I actually wonder if you’re generally better off deleting a single record at a time most of the time.

Do you have a profile for when the filter is on the fact table?

:man_facepalming: I was trying to pull up the profile for using f.epoch as a condition instead of d.epoch and it seems I got bit in my initial evaluation by the query being previously compiled in a different way that was causing it to perform poorly. When I cleared my plancache, filtering on f.epoch and d.epoch have the same effect.
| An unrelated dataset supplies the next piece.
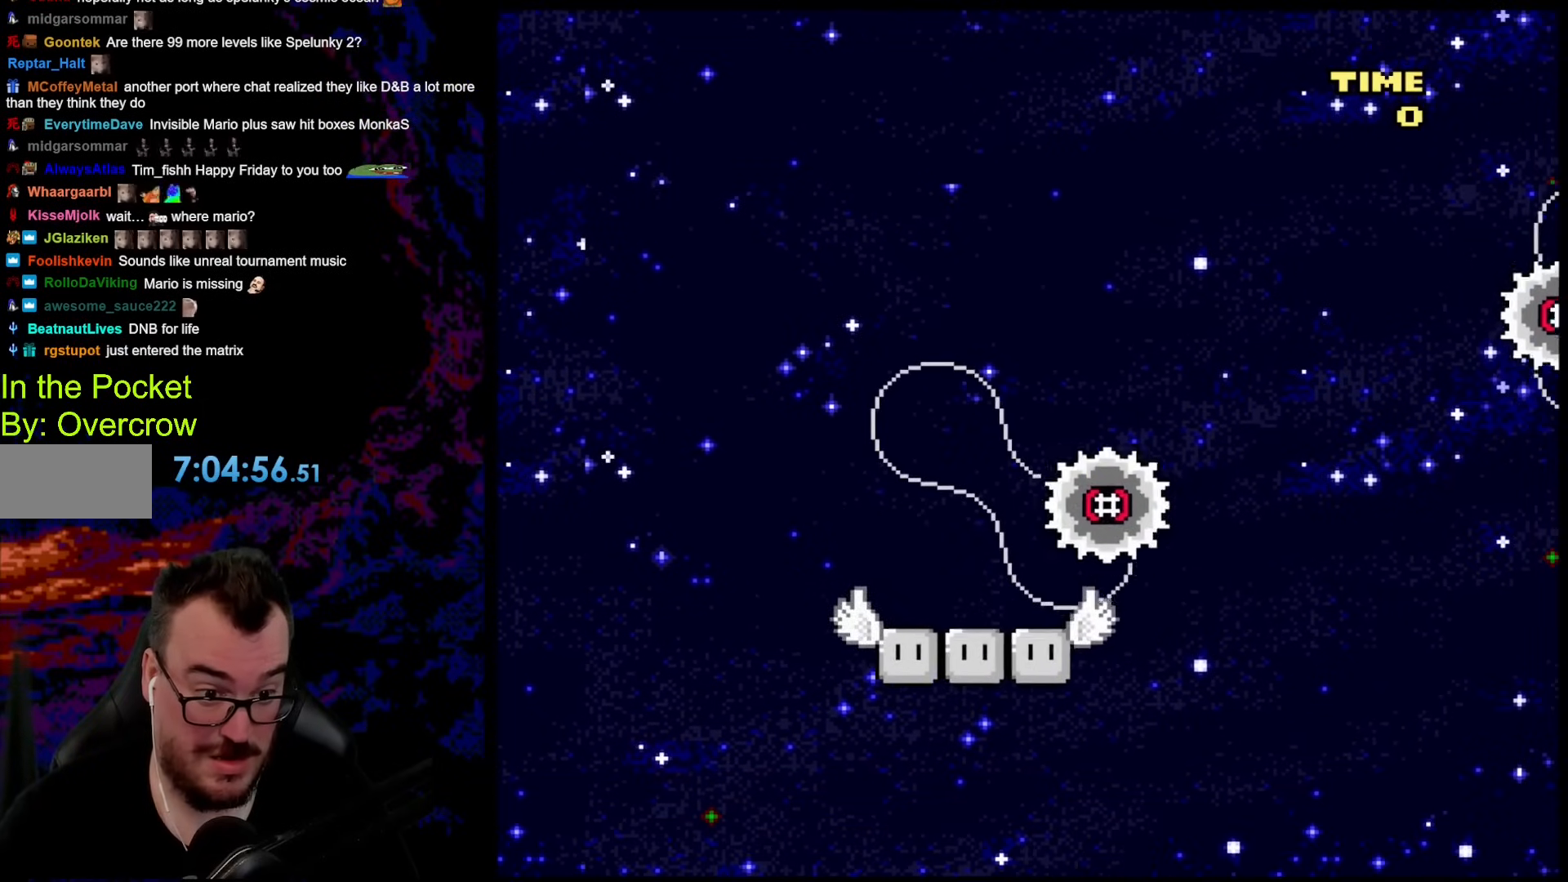
{"buttons": ["A", "X", "DPAD_RIGHT"], "events": [[50, "DPAD_LEFT", "up"], [84, "DPAD_RIGHT", "down"]]}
Alright that being put to the side, what’s still interesting is that when I only have 1 record in my temporary table, MemSQL is still being forced to scan all the rows in the facts table. I can add the epoch condition and that improves performance, but it still takes 500ms to complete. I think I naively assumed that MemSQL would be able to skip more segments based on the contents in the temporary table but I think I’m make some false assumptions about how that’s working under the hood.

My current evaluation is that using the join table can be effective when there are enough records in your batch to delete. However, if you only have a few records then it’s more efficient to delete them one at a time.

I wonder if that would be any different if MemSQL supported this MySQL syntax:

DELETE FROM table WHERE (col1,col2) IN ((1,2),(3,4),(5,6))

Any other thoughts on how to optimize batched deletes or does it seem like I’m on the right track?

MemSQL can get segment elimination through the join but only for hash join. Do you have an example profile where the temporary table has 1 record?